Is 4th column in the model view projection matrix the viewing position?
No, it is not. The 4th column of the view matrix would contain the camera position, but the model view projection matrix is the combination of the model matrix, the view matrix and the projection matrix.
A view matrix usually looks like this:
mat4 view;
view[0] : ( X-axis.x, X-axis.y, X-axis.z, 0 )
view[1] : ( Y-axis.x, Y-axis.y, Y-axis.z, 0 )
view[2] : ( Z-axis.x, Z-axis.y, Z-axis.z, 0 )
view[3] : ( trans.x, trans.y, trans.z, 1 )
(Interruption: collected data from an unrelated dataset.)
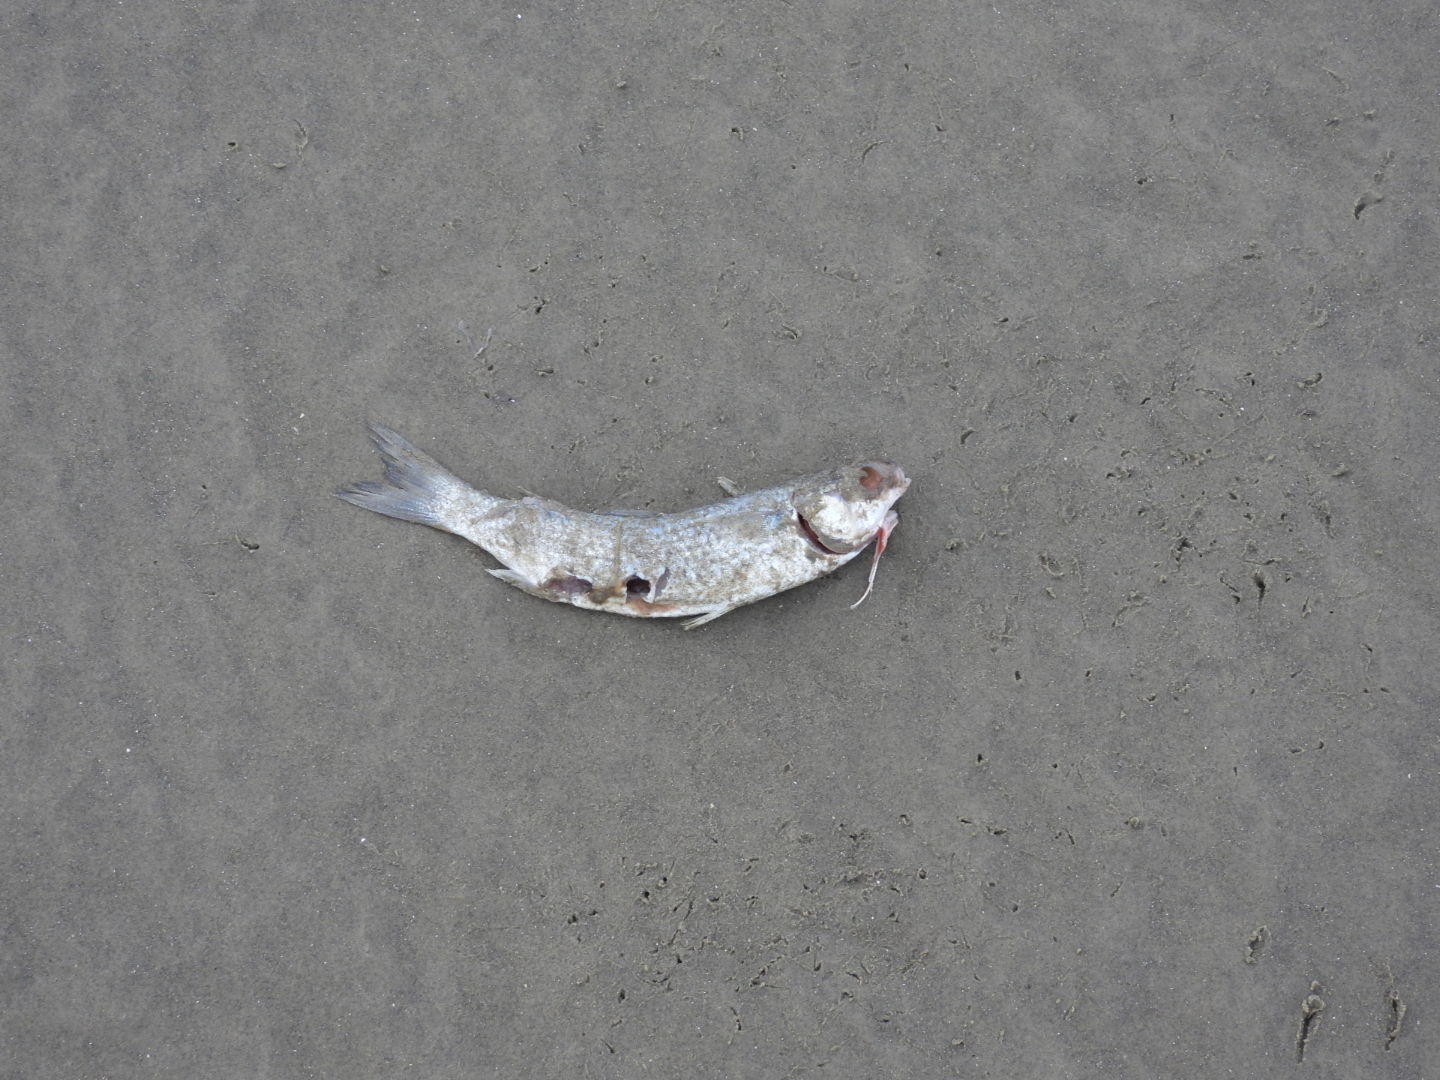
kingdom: Animalia
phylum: Chordata
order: Mugiliformes
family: Mugilidae
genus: Mugil
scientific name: Mugil cephalus
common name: Grey mullet
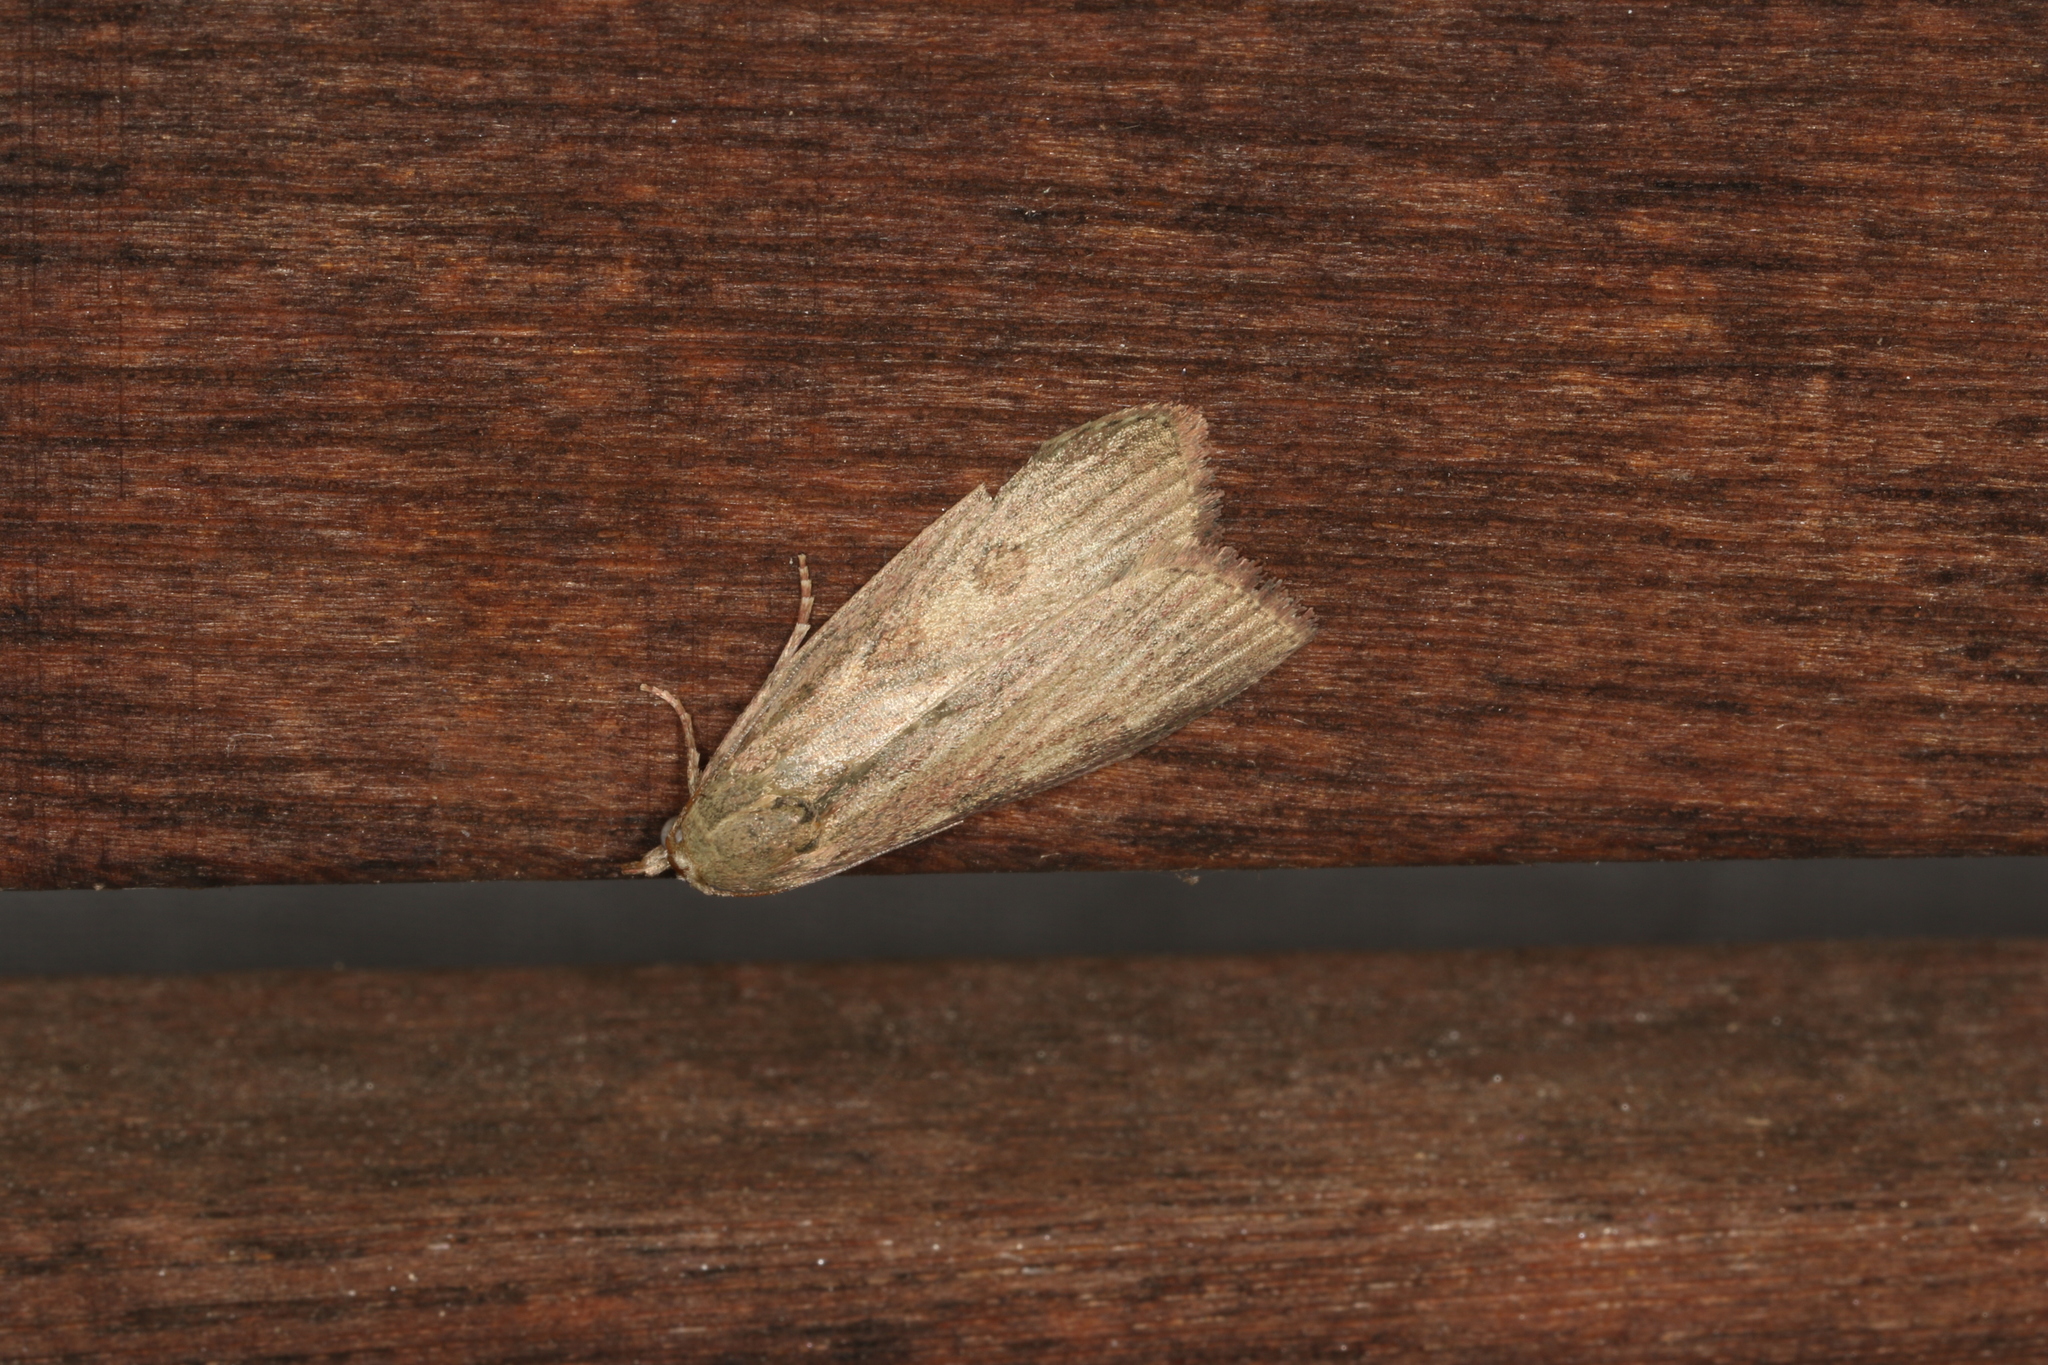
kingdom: Animalia
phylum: Arthropoda
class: Insecta
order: Lepidoptera
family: Pyralidae
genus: Tirathaba
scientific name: Tirathaba parasiticus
A perspective projection matrix may look like this:
r = right, l = left, b = bottom, t = top, n = near, f = far
mat4 projection;
projection[0] : 2*n/(r-l) 0 0 0
projection[1] : 0 2*n/(t-b) 0 0
projection[2] : (r+l)/(r-l) (t+b)/(t-b) -(f+n)/(f-n) -1
projection[3] : 0 0 -2*f*n/(f-n) 0
A matrix multiplication works like this:
mat4 matA;
mat4 matB;{
mat4 matC;
for ( int i0 = 0; i0 < 4; ++ i0 )
for ( int i1 = 0; i1 < 4; ++ i1 )
matC[i0][i1] = matB[i0][0] * matA[0][i1] + matB[i0][1] * matA[1][i1] + matB[i0][2] * matA[2][i1] + matB[i0][3] * matA[3][i1];
This follows, that the 4th column of the view projection matrix contains the following:
mv[3][0] = trans.x * 2*n/(r-l) + trans.z * (r+l)/(r-l);
mv[3][1] = trans.y * 2*n/(t-b) + trans.z * (t+b)/(t-b);
mv[3][2] = -trans.z * (f+n)/(f-n) - 2*f*n/(f-n);
mv[3][3] = -trans.z;